====== Information given ======

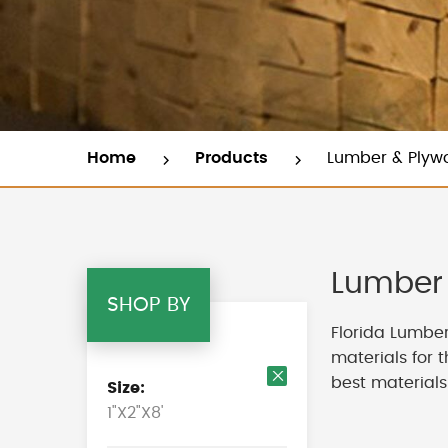
Home
Products
Lumber & Plyw
Lumber 
SHOP BY
Florida Lumber
materials for 
best materials
Size
Remove
1"X2"X8'
This
Item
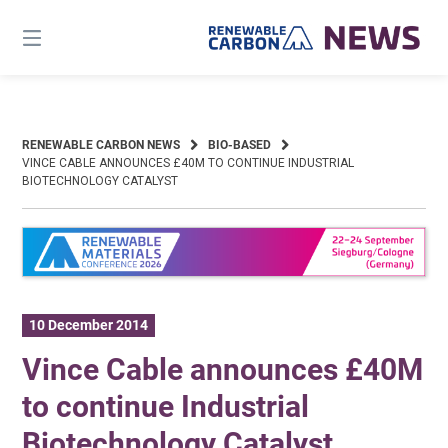
Skip
to
content
RENEWABLE CARBON NEWS
BIO-BASED
VINCE CABLE ANNOUNCES £40M TO CONTINUE INDUSTRIAL
BIOTECHNOLOGY CATALYST
10 December 2014
Vince Cable announces £40M
to continue Industrial
Biotechnology Catalyst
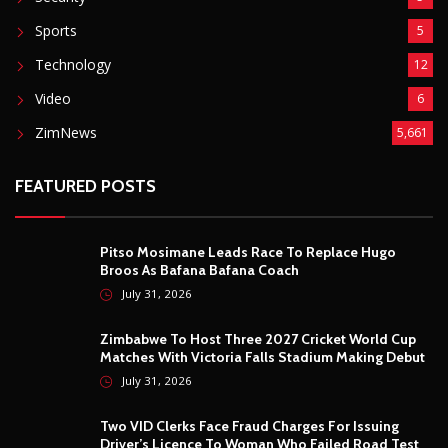
Sports
5
Technology
12
Video
6
ZimNews
5,661
FEATURED POSTS
Pitso Mosimane Leads Race To Replace Hugo
Broos As Bafana Bafana Coach
July 31, 2026
Zimbabwe To Host Three 2027 Cricket World Cup
Matches With Victoria Falls Stadium Making Debut
July 31, 2026
Two VID Clerks Face Fraud Charges For Issuing
Driver’s Licence To Woman Who Failed Road Test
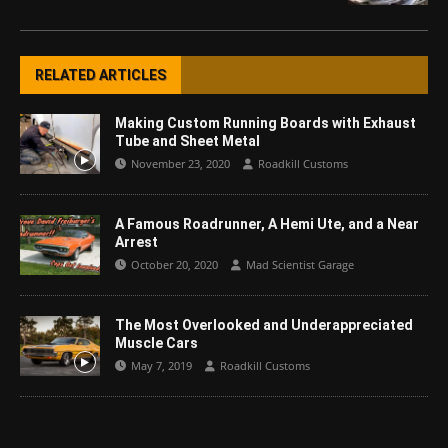
RELATED ARTICLES
Making Custom Running Boards with Exhaust
Tube and Sheet Metal
November 23, 2020
Roadkill Customs
A Famous Roadrunner, A Hemi Ute, and a Near
Arrest
October 20, 2020
Mad Scientist Garage
The Most Overlooked and Underappreciated
Muscle Cars
May 7, 2019
Roadkill Customs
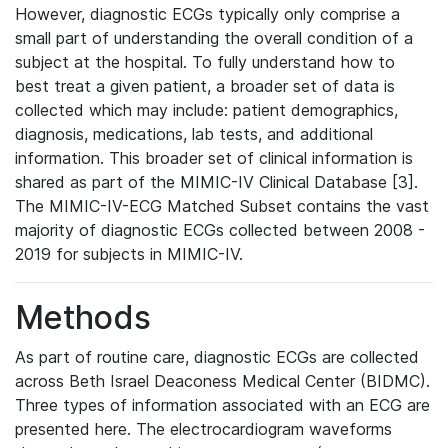
However, diagnostic ECGs typically only comprise a
small part of understanding the overall condition of a
subject at the hospital. To fully understand how to
best treat a given patient, a broader set of data is
collected which may include: patient demographics,
diagnosis, medications, lab tests, and additional
information. This broader set of clinical information is
shared as part of the MIMIC-IV Clinical Database [3].
The MIMIC-IV-ECG Matched Subset contains the vast
majority of diagnostic ECGs collected between 2008 -
2019 for subjects in MIMIC-IV.
Methods
As part of routine care, diagnostic ECGs are collected
across Beth Israel Deaconess Medical Center (BIDMC).
Three types of information associated with an ECG are
presented here. The electrocardiogram waveforms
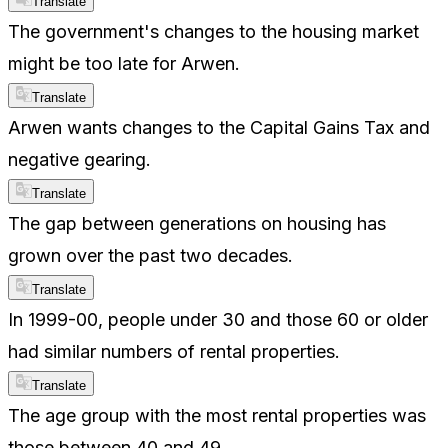
Translate
The government's changes to the housing market
might be too late for Arwen.
Translate
Arwen wants changes to the Capital Gains Tax and
negative gearing.
Translate
The gap between generations on housing has
grown over the past two decades.
Translate
In 1999-00, people under 30 and those 60 or older
had similar numbers of rental properties.
Translate
The age group with the most rental properties was
those between 40 and 49.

======

**Brief**
If the string "rental" is in a line of the entries, pick that line out.

**Result of the exercise**
had similar numbers of rental properties.
The age group with the most rental properties was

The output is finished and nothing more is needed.